On and on she wept through that bright morning. She remembered every little sorrow and every great one and how her man had quarreled and gone and how there was no little maid to come and call her home from weeping now and how her lad looked tied to that wild maid and so she wept for all her life that day.

But even as she wept her son came running. Yes, he came running over the sun-strewn land and as he ran he beckoned with his arm and shouted something to her but she could not hear it quickly out of all her maze of sorrow. She lifted up her face to hear and then she heard him say, “Mother—mother—” and then she heard him cry, “My son is come—your grandson, mother!”

Yes, she heard that cry of his as clear as any call she ever heard her whole life long. Her tears ceased without her knowing it. She rose and staggered and then went to meet him, crying, “When—when—”

“But now,” he shouted laughing. “This very moment born—a son—I never saw a bigger babe and roaring like a lad born a year or two, I swear!”

She laid her hand upon his arm and began to laugh a little, half weeping, too. And leaning on him she hurried her old feet and forgot herself.

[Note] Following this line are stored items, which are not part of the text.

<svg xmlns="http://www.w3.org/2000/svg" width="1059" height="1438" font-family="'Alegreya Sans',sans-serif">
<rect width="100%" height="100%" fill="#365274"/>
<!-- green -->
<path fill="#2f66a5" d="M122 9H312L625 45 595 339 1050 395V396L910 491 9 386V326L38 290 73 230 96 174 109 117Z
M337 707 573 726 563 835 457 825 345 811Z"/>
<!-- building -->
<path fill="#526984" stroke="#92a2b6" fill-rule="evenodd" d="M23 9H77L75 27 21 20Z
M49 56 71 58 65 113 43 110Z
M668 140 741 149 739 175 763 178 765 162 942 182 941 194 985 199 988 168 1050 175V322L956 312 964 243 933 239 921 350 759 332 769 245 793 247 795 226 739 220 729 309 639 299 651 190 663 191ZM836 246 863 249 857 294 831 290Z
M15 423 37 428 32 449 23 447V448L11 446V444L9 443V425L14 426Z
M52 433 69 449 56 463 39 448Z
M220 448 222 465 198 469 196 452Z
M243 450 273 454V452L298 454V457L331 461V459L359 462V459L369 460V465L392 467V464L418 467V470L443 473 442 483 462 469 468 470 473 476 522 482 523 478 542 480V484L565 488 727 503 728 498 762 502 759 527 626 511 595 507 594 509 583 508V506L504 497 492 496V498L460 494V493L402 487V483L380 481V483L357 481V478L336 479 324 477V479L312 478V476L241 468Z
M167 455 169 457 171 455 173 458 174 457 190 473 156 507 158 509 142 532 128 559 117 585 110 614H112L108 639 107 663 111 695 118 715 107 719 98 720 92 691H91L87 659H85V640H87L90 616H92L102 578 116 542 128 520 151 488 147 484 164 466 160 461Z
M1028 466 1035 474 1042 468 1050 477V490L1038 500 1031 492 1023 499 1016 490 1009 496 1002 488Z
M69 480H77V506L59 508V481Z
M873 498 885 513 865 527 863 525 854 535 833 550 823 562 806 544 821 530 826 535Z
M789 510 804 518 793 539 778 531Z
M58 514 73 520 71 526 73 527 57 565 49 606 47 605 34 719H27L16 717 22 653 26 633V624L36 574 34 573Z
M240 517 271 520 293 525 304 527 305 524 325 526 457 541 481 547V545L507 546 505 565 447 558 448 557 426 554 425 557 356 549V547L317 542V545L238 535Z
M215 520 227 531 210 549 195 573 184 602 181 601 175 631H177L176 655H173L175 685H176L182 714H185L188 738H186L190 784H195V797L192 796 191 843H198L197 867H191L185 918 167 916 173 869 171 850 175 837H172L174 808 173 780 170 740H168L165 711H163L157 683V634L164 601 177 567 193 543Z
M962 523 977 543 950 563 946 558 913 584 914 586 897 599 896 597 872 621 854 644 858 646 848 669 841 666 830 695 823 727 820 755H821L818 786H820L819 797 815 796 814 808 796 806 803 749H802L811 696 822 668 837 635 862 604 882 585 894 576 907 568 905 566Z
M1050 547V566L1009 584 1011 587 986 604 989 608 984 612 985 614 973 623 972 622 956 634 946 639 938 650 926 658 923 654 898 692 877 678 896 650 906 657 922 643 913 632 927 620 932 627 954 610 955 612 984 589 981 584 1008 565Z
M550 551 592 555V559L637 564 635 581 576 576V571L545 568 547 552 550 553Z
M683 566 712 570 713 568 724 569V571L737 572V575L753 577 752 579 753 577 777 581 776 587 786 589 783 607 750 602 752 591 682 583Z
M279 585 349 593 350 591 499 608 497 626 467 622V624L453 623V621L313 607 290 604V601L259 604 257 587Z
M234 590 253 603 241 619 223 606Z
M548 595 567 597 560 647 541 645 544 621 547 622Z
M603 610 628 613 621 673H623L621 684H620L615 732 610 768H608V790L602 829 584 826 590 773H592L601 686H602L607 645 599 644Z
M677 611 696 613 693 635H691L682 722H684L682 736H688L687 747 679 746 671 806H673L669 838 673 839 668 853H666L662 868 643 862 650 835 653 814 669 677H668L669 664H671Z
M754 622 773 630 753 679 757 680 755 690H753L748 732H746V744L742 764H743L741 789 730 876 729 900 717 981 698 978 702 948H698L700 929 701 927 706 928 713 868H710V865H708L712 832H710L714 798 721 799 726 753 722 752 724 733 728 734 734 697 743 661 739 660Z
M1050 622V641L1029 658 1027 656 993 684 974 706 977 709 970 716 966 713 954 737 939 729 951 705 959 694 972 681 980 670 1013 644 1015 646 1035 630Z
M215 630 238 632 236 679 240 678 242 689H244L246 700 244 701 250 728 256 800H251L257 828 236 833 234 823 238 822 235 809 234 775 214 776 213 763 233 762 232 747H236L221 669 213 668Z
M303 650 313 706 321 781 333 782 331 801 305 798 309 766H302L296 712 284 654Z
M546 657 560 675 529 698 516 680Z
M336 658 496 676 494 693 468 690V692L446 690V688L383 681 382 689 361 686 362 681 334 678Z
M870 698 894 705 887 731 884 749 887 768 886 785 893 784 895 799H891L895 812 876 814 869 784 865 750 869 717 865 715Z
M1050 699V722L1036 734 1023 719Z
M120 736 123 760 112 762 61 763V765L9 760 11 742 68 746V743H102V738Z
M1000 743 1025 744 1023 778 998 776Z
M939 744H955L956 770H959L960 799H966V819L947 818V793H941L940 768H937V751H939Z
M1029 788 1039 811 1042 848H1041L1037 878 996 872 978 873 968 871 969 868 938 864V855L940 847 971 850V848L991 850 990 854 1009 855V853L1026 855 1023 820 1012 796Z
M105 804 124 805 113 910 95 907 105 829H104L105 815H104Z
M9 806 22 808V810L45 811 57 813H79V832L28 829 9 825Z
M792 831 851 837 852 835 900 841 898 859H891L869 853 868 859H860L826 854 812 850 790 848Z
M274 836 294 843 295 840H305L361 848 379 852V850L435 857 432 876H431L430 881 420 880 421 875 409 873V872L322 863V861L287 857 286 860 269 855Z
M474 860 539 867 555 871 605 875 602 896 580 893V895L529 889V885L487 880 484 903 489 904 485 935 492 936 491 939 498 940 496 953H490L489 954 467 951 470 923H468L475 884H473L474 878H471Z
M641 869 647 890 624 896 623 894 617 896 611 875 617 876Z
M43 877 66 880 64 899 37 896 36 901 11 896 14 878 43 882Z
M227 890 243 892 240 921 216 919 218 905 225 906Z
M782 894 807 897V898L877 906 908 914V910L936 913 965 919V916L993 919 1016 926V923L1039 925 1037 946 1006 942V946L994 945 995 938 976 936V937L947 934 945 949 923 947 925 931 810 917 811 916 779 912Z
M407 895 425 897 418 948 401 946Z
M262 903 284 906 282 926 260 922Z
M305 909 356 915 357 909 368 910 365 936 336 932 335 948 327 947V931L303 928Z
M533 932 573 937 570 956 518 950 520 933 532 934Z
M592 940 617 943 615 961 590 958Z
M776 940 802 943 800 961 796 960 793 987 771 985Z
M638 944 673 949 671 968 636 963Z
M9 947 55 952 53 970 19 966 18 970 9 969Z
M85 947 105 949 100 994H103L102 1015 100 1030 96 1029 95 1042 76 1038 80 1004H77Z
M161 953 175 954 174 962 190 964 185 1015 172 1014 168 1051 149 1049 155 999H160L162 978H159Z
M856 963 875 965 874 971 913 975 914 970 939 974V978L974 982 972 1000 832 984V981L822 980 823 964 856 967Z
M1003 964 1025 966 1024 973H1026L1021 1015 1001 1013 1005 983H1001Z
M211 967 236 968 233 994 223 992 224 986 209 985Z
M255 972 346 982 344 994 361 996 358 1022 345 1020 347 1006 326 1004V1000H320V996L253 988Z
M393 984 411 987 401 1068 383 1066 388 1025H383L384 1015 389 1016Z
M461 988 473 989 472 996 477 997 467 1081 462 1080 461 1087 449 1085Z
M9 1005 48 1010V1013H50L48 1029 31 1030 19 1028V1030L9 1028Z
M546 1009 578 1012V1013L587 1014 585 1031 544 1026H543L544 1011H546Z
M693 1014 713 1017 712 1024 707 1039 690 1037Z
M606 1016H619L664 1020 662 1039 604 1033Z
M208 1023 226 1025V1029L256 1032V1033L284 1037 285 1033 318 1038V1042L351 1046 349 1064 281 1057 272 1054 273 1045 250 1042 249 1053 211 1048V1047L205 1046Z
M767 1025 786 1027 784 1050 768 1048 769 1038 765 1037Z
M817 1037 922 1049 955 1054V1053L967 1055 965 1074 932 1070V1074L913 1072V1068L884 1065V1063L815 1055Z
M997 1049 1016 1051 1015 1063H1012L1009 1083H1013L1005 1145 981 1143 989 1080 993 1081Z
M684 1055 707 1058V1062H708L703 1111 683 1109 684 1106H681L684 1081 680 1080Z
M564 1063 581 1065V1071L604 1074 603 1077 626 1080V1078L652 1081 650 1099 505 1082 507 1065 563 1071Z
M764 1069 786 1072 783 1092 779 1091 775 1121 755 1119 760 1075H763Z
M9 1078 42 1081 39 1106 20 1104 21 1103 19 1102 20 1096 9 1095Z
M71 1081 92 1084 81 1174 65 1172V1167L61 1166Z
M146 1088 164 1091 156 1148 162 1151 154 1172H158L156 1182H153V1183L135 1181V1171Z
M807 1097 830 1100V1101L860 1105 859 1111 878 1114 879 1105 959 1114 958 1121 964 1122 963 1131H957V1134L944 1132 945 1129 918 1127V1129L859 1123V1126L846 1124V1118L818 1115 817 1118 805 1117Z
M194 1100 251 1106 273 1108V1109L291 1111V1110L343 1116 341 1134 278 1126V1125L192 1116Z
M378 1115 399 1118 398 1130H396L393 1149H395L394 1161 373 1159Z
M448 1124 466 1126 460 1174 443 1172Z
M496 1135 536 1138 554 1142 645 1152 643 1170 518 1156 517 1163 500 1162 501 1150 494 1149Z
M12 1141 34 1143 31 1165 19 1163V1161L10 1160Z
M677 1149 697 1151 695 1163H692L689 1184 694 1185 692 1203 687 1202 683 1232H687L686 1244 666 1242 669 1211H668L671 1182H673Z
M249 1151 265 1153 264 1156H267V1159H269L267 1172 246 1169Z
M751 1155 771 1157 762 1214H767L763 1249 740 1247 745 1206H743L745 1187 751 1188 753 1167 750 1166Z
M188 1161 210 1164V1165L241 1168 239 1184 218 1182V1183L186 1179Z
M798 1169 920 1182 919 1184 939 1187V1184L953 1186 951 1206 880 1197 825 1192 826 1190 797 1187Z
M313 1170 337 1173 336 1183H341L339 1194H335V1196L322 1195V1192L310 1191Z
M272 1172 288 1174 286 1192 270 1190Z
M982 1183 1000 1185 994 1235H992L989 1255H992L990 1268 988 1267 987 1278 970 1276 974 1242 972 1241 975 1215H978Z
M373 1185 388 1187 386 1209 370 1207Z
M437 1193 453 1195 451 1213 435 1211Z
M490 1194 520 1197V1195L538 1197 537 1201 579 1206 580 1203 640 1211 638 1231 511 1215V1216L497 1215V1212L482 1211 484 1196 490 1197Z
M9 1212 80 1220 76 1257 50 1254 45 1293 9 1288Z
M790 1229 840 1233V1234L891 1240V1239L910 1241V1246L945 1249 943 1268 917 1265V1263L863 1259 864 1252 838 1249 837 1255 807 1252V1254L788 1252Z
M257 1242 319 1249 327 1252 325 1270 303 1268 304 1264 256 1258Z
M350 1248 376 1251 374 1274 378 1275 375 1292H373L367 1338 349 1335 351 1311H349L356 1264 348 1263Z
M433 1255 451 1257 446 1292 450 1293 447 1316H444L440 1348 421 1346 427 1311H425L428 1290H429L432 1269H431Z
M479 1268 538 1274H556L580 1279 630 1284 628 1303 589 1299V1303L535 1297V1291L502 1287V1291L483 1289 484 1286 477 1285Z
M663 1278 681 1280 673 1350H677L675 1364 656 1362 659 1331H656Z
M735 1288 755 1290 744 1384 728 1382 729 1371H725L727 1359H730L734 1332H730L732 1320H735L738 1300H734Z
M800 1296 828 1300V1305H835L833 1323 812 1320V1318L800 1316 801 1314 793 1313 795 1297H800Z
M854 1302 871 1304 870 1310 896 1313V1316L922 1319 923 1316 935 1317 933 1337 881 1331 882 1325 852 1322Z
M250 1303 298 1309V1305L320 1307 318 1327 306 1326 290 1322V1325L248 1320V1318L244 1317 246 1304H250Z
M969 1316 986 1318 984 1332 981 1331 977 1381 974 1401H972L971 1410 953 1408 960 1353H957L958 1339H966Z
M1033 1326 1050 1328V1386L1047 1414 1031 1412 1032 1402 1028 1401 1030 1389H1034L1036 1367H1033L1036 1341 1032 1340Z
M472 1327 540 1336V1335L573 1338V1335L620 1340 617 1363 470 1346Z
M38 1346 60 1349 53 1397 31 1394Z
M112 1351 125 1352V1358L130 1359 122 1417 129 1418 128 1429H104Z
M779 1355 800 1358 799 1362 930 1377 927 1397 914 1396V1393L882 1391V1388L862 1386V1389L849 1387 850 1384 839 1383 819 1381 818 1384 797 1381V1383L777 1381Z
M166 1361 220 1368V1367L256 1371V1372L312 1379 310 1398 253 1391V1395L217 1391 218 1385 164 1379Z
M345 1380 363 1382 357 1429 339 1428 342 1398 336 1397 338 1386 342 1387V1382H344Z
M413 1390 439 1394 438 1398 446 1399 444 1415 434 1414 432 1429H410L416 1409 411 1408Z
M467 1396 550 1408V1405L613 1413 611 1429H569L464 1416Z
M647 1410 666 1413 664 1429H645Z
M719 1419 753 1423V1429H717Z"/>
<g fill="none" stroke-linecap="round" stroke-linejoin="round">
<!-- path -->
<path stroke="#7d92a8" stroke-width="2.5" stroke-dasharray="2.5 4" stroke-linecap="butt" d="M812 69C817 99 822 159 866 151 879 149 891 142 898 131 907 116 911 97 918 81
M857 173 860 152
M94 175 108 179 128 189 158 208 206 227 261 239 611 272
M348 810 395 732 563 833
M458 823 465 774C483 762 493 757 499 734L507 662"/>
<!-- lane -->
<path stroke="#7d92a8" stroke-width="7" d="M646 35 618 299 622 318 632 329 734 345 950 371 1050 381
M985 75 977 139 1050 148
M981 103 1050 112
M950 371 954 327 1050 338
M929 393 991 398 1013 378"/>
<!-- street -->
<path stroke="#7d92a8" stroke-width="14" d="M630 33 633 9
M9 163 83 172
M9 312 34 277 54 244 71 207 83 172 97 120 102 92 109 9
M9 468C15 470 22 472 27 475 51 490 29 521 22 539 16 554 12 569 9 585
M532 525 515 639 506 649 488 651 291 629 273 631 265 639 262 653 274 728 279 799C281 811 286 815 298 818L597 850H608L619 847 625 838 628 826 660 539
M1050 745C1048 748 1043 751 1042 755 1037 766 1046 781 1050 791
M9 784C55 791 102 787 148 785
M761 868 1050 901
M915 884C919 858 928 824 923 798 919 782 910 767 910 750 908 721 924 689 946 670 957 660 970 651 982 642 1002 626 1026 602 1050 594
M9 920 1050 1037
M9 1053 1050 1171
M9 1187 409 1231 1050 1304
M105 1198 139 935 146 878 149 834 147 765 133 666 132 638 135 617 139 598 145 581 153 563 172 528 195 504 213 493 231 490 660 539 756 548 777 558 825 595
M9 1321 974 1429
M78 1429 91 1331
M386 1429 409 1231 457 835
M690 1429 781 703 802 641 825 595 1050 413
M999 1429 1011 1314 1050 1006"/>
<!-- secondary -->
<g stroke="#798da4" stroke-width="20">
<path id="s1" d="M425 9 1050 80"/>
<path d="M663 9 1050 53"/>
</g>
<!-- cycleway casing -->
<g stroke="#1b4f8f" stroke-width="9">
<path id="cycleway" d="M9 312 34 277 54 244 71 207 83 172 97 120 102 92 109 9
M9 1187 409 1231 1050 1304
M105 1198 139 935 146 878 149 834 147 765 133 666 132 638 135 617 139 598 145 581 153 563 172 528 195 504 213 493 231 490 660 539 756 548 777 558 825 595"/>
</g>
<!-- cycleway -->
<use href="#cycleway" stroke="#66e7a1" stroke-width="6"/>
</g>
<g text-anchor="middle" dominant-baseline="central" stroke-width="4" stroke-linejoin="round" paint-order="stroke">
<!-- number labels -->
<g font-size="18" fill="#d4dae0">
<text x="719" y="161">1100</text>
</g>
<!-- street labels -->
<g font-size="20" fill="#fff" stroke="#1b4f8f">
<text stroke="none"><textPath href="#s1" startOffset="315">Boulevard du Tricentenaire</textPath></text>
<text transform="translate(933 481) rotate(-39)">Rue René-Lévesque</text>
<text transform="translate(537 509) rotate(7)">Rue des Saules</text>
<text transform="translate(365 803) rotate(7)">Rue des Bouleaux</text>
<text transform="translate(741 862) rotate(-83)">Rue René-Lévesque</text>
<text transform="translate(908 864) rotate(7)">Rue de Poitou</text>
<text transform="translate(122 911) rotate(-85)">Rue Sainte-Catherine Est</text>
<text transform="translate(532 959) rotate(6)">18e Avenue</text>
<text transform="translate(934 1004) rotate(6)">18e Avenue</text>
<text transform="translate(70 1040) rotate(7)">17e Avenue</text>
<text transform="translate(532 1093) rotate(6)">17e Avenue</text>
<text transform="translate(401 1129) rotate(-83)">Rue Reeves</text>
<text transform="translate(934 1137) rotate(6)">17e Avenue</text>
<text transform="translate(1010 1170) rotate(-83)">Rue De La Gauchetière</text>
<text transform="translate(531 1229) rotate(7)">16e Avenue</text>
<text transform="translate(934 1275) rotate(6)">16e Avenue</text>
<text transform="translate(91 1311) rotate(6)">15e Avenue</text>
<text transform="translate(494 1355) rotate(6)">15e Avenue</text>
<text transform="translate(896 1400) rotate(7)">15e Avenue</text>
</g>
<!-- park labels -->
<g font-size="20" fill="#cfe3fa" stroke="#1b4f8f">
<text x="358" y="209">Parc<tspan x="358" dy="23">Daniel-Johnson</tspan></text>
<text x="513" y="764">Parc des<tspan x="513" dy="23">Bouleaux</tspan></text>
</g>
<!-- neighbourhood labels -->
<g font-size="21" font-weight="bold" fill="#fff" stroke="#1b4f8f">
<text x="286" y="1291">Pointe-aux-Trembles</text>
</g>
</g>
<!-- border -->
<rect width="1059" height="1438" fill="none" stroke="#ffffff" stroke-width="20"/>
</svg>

Thus the two went to the house and into that room where the new mother lay upon her bed. The room was full of women from the hamlet who had come to hear the news and even that old gossip, the oldest woman of them all now, and very deaf and bent nigh double with her years, she must come too and when she saw the old mother she cackled out, “A lucky woman you are, goodwife—I thought the end of your luck was come, but here it is born again, son’s son, I swear, and here be I with nothing but my old carcass for my pains—”

But the old mother said not one word and she saw no one. She went into the room and to the bed and looked down. There the child lay, a boy, and roaring as his father said he did, his mouth wide open, as fair and stout a babe as any she had ever seen. She bent and seized him in her arms and held him and felt him hot and strong against her with new life.

She looked at him from head to foot and laughed and looked again, and at last she searched about the room for the cousin’s wife and there the woman was, a little grandchild or two clinging to her, who had come to see the sight. Then when she found the face she sought the old mother held the child for the other one to see and forgetting all the roomful she cried aloud, laughing as she cried, her eyes all swelled with her past weeping, “See, cousin! I doubt I was so full of sin as once I thought I was, cousin—you see my grandson!”